Work required »
Please produce a character-exact copy of the listing that follows, omitting all images.

Input data »
+++

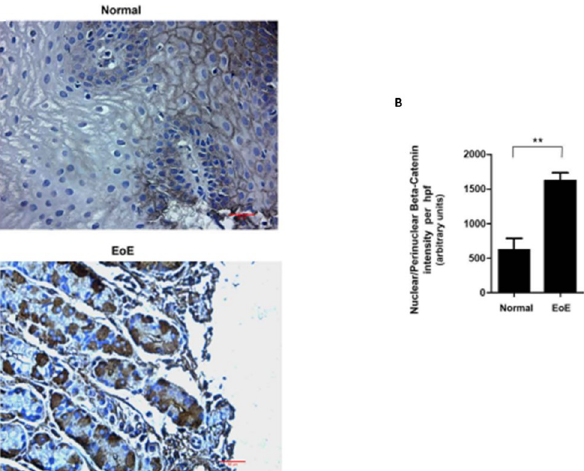
Fig 5. A. IHC analysis of β -catenin in esophageal tissue from pediatric control and EoE patients showing β -catenin localized mainly at nuclear/perinuclear space. B. Densitometric analysis of nuclear/perinuclear β -catenin in EoE and control patient esophageal biopsy tissue. Values are representative of the mean of a sample size of 18 control and 18 patients with EoE. �� P < 0.05.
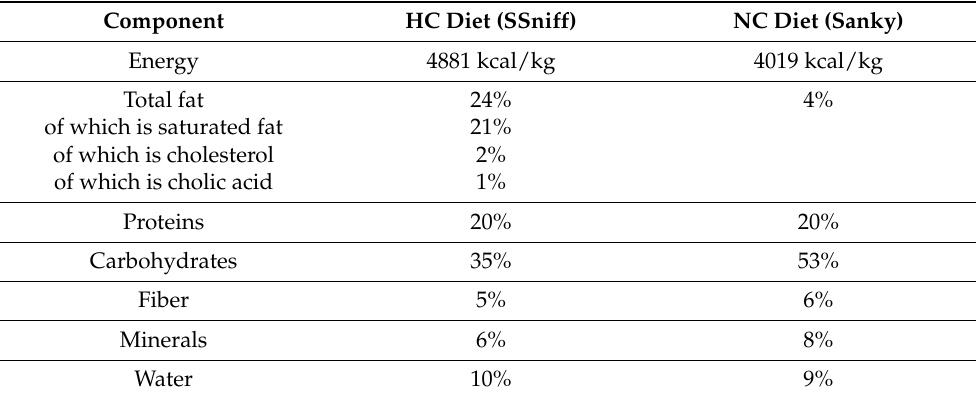
Table 2. Dietary composition of hypercholesterolemic and normocholesterolemic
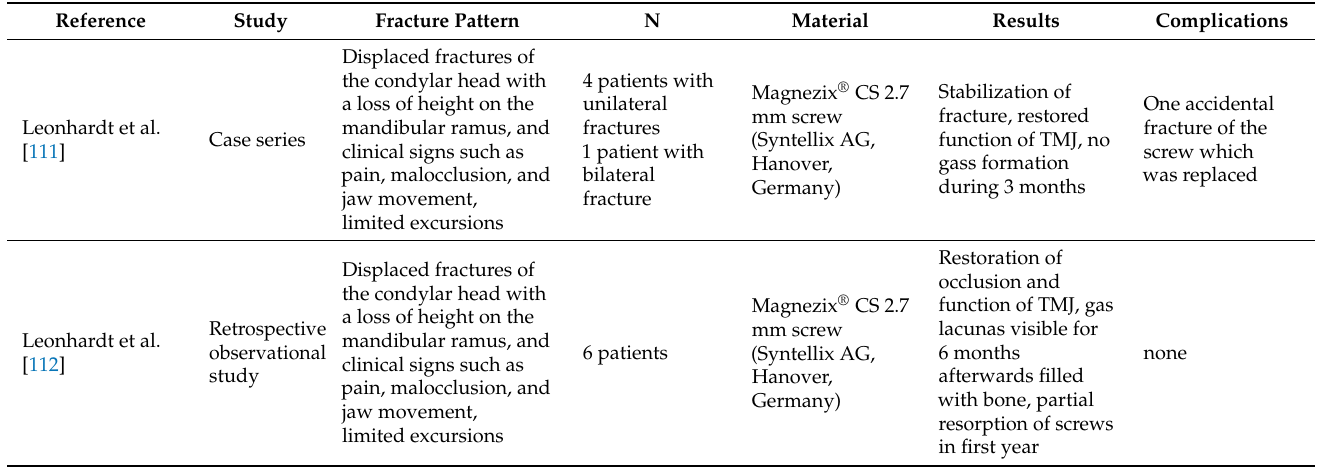
Table 2. Clinical studies on magnesium (Mg)-based material for stabilization of fracture of the mandibular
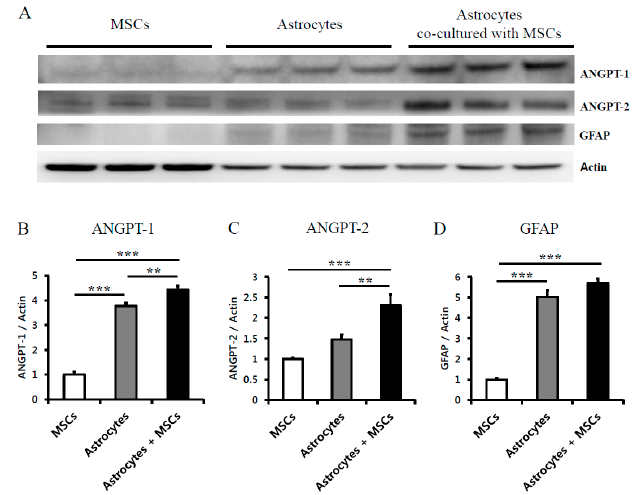
Figure 5. Stimulated astrocytes by MSCs released angiogenic factors: ( A ) representative images of Western blot analysis; ( B , C ) when astrocytes co-cultured with MSCs were cultured, angiogenic factors, such as ANGPT1 and ANGPT2, were significantly increased compared to cultured astrocytes alone and cultured MSCs alone (** p < 0.01 and *** p < 0.001, respectively, n = 3 each); and ( D ) the astrocytes co-cultured with MSCs and astrocytes cultured alone increased the expression of GFAP compared with MSCs groups (*** p < 0.001, n = 3 each). Values represent mean + SEM.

+++

Result of the exercise »
Fig 5. A. IHC analysis of β -catenin in esophageal tissue from pediatric control and EoE patients showing β -catenin localized mainly at nuclear/perinuclear space. B. Densitometric analysis of nuclear/perinuclear β -catenin in EoE and control patient esophageal biopsy tissue. Values are representative of the mean of a sample size of 18 control and 18 patients with EoE. �� P < 0.05.
Table 2. Dietary composition of hypercholesterolemic and normocholesterolemic
Table 2. Clinical studies on magnesium (Mg)-based material for stabilization of fracture of the mandibular
Figure 5. Stimulated astrocytes by MSCs released angiogenic factors: ( A ) representative images of Western blot analysis; ( B , C ) when astrocytes co-cultured with MSCs were cultured, angiogenic factors, such as ANGPT1 and ANGPT2, were significantly increased compared to cultured astrocytes alone and cultured MSCs alone (** p < 0.01 and *** p < 0.001, respectively, n = 3 each); and ( D ) the astrocytes co-cultured with MSCs and astrocytes cultured alone increased the expression of GFAP compared with MSCs groups (*** p < 0.001, n = 3 each). Values represent mean + SEM.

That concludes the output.